- [The request]
Rewrite the entries as a numbered list, from the first line through the line containing "state / province: Tennessee", and leave out any blank lines.

- [Material provided]
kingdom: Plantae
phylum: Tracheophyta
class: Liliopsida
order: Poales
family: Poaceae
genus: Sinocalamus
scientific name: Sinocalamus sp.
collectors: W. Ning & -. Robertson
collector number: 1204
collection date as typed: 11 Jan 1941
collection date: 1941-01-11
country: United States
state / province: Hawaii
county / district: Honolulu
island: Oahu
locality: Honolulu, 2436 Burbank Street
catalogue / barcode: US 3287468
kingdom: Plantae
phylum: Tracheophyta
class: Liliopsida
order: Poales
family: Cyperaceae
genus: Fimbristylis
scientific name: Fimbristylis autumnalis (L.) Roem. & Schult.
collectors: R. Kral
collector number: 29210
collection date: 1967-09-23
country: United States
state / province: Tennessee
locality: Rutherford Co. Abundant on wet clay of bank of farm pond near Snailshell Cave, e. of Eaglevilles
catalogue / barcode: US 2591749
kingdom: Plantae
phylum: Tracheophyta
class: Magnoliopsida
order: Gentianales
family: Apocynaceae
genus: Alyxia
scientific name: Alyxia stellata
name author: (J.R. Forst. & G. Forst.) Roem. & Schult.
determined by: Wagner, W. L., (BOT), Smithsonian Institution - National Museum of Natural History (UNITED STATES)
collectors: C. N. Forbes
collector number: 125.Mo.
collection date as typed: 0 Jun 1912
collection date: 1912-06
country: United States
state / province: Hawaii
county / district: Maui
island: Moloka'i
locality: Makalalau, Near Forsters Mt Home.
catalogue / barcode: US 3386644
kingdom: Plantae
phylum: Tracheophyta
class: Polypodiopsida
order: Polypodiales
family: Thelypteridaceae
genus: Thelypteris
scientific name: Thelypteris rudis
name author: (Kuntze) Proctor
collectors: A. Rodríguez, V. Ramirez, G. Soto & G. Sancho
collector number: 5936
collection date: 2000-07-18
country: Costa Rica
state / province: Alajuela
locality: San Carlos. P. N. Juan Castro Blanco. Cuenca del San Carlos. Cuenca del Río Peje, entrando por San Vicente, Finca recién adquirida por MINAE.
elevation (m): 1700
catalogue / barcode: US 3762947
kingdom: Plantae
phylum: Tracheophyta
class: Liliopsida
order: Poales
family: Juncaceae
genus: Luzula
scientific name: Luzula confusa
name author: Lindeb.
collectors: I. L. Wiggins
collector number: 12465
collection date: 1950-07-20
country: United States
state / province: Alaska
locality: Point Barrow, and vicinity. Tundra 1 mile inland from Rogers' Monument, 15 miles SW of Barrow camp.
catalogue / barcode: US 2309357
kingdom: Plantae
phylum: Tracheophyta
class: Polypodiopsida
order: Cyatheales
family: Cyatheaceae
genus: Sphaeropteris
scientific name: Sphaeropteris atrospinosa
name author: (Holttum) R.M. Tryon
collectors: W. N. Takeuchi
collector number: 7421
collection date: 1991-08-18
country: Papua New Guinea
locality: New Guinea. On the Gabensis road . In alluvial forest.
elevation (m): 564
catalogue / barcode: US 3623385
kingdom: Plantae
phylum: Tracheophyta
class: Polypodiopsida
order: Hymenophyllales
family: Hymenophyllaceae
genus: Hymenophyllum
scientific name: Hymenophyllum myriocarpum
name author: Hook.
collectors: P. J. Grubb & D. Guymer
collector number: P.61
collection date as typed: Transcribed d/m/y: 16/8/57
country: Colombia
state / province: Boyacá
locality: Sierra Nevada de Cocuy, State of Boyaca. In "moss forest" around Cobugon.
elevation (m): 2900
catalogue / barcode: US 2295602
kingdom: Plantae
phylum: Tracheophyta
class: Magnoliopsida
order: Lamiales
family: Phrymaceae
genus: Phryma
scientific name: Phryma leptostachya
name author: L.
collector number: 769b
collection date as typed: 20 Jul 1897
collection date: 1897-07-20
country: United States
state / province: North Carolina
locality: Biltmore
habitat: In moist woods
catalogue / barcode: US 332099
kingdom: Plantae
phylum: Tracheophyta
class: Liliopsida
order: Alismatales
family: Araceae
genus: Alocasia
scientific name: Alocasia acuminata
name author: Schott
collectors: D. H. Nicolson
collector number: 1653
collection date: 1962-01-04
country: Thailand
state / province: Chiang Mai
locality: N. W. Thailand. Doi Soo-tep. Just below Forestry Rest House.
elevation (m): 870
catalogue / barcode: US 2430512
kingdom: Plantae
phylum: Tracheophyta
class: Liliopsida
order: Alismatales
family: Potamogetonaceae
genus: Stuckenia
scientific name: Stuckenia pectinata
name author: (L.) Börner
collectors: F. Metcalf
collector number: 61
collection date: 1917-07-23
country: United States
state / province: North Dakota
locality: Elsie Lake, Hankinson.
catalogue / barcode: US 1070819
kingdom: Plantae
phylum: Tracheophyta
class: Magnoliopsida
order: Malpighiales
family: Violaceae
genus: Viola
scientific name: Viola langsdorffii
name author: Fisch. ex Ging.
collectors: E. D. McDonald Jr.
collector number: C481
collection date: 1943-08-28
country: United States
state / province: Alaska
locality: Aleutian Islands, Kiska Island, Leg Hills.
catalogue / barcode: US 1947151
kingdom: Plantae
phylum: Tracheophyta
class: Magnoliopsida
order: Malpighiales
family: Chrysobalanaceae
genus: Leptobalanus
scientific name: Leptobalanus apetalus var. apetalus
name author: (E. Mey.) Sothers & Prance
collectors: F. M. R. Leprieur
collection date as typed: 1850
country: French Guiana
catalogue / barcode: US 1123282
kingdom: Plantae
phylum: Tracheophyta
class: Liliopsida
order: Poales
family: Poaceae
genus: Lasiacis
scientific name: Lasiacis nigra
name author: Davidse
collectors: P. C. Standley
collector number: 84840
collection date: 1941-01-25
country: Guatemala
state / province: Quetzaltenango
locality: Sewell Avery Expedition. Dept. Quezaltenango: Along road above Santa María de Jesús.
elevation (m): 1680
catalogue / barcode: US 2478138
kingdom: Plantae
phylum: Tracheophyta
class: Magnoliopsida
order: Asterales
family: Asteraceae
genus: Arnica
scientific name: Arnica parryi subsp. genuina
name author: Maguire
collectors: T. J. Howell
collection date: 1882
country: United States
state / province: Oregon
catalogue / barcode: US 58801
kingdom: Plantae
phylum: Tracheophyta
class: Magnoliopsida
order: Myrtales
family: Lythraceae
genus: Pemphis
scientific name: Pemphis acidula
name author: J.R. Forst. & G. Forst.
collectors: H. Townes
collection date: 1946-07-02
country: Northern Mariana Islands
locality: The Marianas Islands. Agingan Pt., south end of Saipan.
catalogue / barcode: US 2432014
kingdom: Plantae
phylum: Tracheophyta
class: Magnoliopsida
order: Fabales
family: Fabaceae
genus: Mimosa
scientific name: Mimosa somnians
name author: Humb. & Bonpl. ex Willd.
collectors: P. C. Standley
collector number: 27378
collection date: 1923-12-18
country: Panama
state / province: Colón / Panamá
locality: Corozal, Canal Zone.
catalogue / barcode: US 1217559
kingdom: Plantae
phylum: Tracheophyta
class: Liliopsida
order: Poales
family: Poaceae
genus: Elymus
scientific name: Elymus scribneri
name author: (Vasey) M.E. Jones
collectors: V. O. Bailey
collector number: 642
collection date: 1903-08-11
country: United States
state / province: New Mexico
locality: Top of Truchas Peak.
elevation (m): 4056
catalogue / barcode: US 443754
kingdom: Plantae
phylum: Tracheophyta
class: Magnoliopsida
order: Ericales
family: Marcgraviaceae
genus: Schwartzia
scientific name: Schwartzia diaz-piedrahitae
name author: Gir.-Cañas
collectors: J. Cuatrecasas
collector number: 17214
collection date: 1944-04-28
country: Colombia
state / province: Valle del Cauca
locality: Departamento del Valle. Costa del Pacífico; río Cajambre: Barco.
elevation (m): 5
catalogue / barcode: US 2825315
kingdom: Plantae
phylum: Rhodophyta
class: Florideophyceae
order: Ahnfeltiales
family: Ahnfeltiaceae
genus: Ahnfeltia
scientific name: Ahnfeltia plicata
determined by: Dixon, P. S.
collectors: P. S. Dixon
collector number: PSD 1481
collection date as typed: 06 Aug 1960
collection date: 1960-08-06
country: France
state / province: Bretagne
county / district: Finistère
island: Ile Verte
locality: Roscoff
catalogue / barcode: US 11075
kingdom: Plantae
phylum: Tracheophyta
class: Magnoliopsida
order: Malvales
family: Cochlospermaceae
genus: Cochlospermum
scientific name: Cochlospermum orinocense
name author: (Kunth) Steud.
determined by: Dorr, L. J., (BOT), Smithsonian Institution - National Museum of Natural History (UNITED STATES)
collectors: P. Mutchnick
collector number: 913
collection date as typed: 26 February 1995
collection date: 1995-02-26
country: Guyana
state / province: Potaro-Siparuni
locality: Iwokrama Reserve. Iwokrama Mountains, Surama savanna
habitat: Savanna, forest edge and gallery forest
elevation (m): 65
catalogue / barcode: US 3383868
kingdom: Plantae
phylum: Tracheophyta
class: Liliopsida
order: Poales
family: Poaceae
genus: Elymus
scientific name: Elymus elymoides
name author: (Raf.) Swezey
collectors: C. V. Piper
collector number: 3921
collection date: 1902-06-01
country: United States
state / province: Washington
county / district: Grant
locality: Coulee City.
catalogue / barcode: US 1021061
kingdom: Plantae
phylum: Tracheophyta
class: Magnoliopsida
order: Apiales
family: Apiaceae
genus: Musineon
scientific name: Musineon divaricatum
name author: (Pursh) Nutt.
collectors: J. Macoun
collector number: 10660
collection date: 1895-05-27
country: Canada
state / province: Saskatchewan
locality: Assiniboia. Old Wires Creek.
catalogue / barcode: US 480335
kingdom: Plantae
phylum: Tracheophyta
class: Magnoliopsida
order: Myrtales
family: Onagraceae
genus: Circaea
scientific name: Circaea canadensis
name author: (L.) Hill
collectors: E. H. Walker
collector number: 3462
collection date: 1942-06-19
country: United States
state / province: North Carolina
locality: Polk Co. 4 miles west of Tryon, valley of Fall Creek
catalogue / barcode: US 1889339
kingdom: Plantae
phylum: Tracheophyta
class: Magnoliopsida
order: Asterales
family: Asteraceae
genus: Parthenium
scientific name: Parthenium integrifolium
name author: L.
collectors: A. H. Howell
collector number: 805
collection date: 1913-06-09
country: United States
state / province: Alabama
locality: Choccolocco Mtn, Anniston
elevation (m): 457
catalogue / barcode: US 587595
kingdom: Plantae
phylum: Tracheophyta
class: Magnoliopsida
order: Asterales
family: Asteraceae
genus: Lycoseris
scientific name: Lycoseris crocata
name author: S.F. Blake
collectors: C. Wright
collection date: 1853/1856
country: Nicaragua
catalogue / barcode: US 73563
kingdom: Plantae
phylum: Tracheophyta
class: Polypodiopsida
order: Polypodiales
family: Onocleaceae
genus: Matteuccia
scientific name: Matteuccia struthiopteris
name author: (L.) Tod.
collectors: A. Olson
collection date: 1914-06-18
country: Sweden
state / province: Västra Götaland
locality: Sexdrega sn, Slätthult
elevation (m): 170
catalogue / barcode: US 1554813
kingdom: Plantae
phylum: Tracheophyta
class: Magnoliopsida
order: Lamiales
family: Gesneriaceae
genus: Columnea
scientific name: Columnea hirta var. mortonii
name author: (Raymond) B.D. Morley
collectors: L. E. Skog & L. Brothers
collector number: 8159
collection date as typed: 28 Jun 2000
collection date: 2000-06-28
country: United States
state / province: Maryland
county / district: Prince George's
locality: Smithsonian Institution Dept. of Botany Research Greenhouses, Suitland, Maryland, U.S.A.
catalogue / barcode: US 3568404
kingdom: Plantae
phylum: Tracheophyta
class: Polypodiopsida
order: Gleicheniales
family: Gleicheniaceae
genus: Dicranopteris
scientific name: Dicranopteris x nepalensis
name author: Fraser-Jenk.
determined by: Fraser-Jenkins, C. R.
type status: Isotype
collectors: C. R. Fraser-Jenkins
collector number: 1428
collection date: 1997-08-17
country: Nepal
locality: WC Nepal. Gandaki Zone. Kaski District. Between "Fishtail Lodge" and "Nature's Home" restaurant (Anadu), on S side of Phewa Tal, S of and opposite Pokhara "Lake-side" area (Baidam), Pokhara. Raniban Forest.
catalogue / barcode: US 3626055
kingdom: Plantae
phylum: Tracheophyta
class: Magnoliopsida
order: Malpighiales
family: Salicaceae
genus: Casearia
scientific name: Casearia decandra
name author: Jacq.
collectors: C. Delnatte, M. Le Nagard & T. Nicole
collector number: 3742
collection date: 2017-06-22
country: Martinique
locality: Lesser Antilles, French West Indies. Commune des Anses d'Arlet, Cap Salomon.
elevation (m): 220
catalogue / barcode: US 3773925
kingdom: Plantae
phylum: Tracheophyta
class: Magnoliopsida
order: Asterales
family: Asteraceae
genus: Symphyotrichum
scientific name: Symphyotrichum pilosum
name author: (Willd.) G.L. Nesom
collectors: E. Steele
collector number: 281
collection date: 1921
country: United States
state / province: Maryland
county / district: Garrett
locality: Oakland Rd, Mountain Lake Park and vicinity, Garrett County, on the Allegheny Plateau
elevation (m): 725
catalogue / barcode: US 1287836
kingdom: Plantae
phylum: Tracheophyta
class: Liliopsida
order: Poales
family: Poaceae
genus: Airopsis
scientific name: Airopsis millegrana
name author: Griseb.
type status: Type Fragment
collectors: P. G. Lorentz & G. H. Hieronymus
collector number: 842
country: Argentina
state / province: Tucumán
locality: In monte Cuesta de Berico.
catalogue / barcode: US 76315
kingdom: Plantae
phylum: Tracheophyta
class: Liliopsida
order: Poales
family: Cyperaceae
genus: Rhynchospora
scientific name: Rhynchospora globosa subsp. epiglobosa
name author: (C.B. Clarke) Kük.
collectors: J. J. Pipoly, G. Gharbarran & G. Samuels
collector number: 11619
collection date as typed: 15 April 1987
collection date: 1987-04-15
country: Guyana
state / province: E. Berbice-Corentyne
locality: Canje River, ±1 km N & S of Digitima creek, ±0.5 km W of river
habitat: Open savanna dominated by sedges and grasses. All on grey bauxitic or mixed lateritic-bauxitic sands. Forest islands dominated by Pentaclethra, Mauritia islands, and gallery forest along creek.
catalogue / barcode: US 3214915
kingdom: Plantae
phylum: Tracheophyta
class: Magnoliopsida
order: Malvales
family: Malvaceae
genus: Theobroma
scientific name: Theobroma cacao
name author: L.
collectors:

- [Response]
1. kingdom: Plantae
2. phylum: Tracheophyta
3. class: Liliopsida
4. order: Poales
5. family: Poaceae
6. genus: Sinocalamus
7. scientific name: Sinocalamus sp.
8. collectors: W. Ning & -. Robertson
9. collector number: 1204
10. collection date as typed: 11 Jan 1941
11. collection date: 1941-01-11
12. country: United States
13. state / province: Hawaii
14. county / district: Honolulu
15. island: Oahu
16. locality: Honolulu, 2436 Burbank Street
17. catalogue / barcode: US 3287468
18. kingdom: Plantae
19. phylum: Tracheophyta
20. class: Liliopsida
21. order: Poales
22. family: Cyperaceae
23. genus: Fimbristylis
24. scientific name: Fimbristylis autumnalis (L.) Roem. & Schult.
25. collectors: R. Kral
26. collector number: 29210
27. collection date: 1967-09-23
28. country: United States
29. state / province: Tennessee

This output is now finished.